The reason I ask is last year I wanted to do the Splugenpass but everyone I spoke to said it was to tight and narrow for a motorhome

Alan H


----------



## olley (May 1, 2005)

Hi Alan look at this and make your own mind up :lol: : 




about half way through theirs an overcab M/H parked at the side of the road, bit further on two come the other way.

Olley


----------



## Jede (Dec 7, 2007)

Hi , 

we are in Switzerland now looking at a very wet Mont Blanc from the opposite side of lake Geneva. I've ridden the Stelvio on a M/bike and it was fun. according to the CC book the Stelvio is " 3rd highest pass in the Alps, 40 to 50 acute hairpins either side, all well engineered, good surface, traffic often heavy, hairpin bends too acute for long vehicles. not reccomended for caravans". We have a 8.5 Flair and after riding it on the bike I would'nt attempt it in a large M/home.

John


----------



## Jede (Dec 7, 2007)

Looking at the clip you don't get a sense of teh steepness (12.5%) or how narrow those hairpins & tunnels are.Our friend did it in a 4x4 with a demountable on the back.

John


----------



## Fatalhud (Mar 3, 2006)

Thanks Olley
watched your link and a few more and saw plenty of motorhomes the same size as mine and bigger doing it

Stelvio it is then 

Alan H


----------



## Zebedee (Oct 3, 2007)

Hi Alan

We did it a lot of years ago in a Mini, and before the road was as good as it is now.

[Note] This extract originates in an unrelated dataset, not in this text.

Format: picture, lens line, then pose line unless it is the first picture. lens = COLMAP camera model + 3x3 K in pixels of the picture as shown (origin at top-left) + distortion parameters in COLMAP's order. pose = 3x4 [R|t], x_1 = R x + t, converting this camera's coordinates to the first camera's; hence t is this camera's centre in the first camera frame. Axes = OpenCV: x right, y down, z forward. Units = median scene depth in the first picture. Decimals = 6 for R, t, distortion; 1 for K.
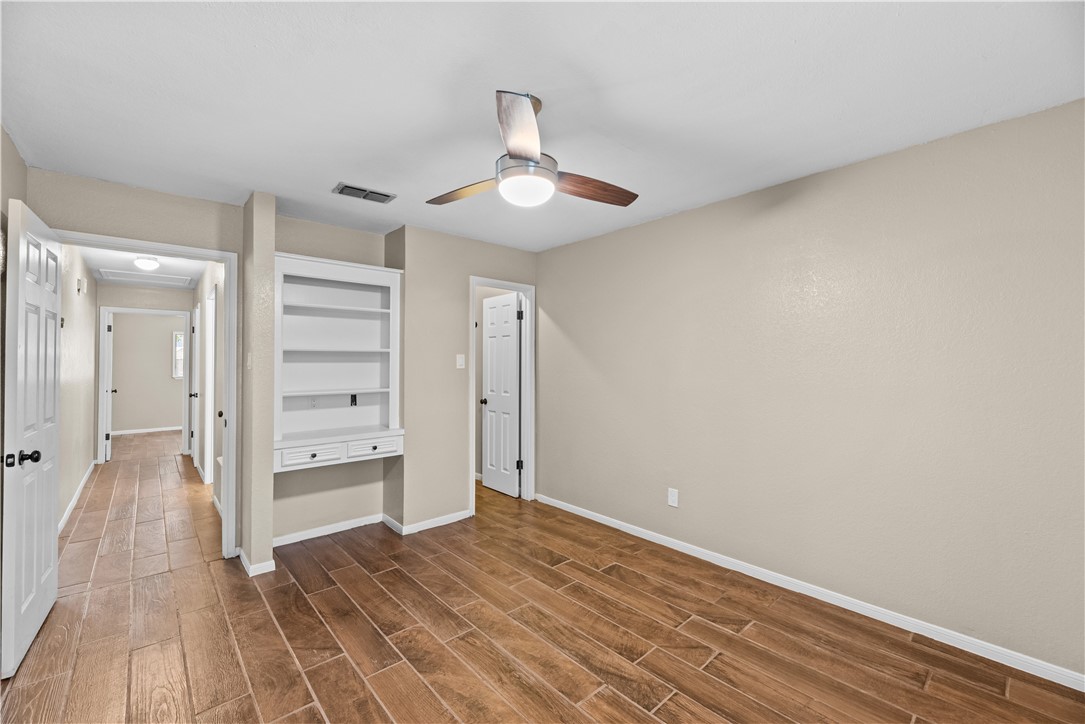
lens RADIAL K [[442.7, 0, 551.9], [0, 442.7, 359.3], [0, 0, 1]] dist [-0.002055, 0.000113]
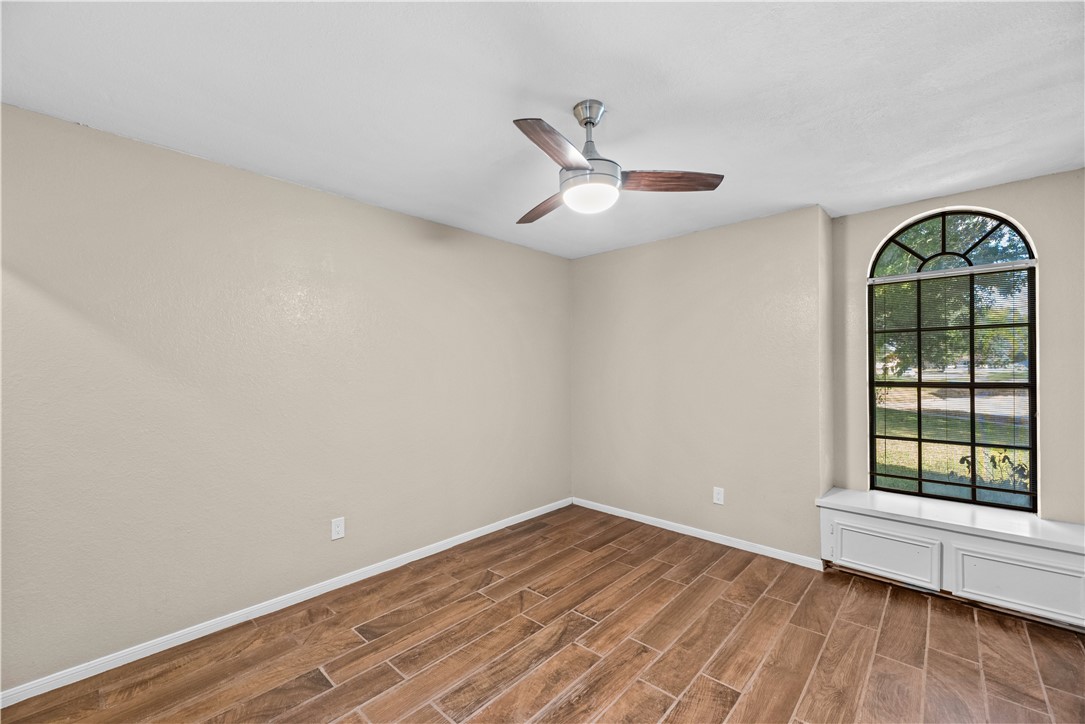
lens RADIAL K [[442.7, 0, 537.1], [0, 442.7, 363.2], [0, 0, 1]] dist [-0.002055, 0.000113]
pose [[-0.070649, 0.011123, 0.997439, -0.822998], [-0.001634, 0.999935, -0.011266, 0.007290], [-0.997500, -0.002426, -0.070627, 0.926414]]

I loved it but we had to stop four times for Mrs Zeb to change her underwear. 8O 8O 

The video simply does not do it justice, but if you have the nerve it is an unforgettable experience.

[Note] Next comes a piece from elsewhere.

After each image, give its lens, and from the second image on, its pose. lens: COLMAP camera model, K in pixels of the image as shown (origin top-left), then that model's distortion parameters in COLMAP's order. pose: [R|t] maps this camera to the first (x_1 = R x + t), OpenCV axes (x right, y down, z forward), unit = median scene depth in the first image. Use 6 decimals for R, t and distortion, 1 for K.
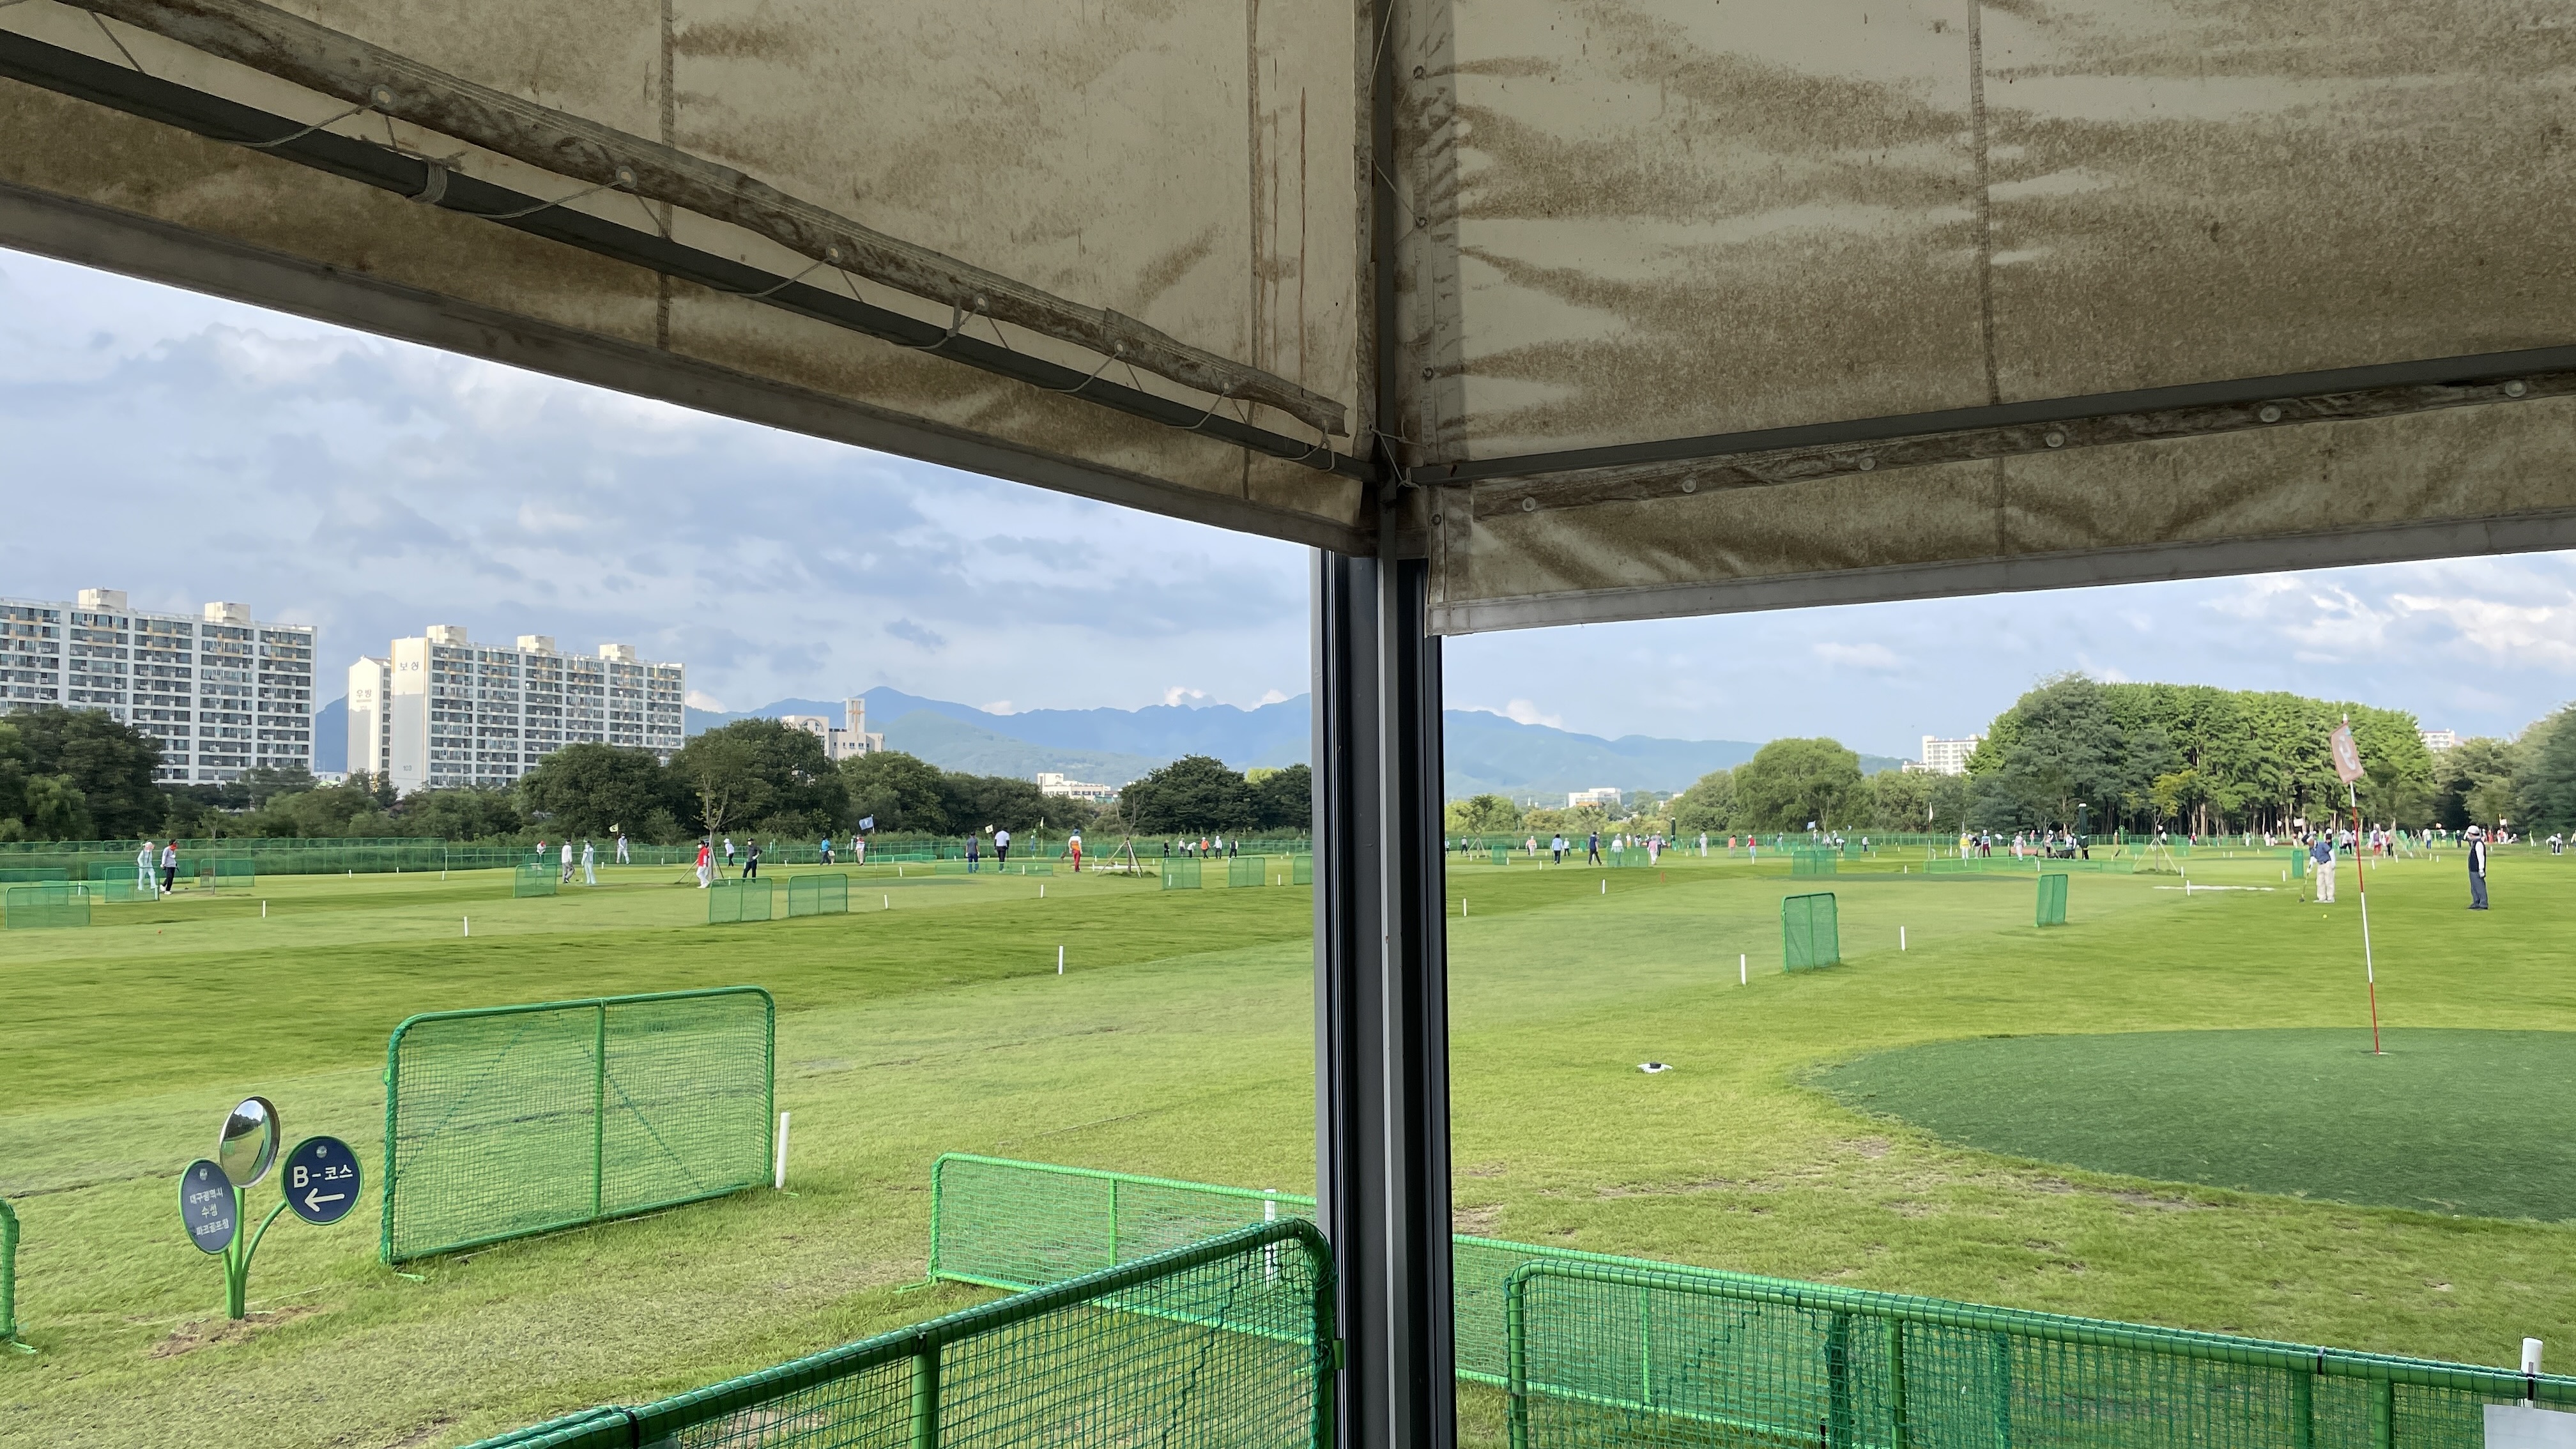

Best of luck - not sure I would do it nowadays in a M/H. :roll:


----------



## Tobysmumndad (Nov 12, 2007)

Well, we won't be attempting it, the reason being that the car trailer would be constantly braking all the way down, as would a caravan, of course. That, and the fact that Toby's Mum has a foot-wide yellow stripe up her back, exactly matching mine!

Two years ago we met a British couple who had taken their motorhome to the top of Mont Ventoux, as many do. On the way down, they had omitted to pull into a belvedere for half an hour or so, to admire the view, and let the brakes cool. Consequently, their vehicle was residing in a local garage, having the molten brakes rectified. Ouch!


----------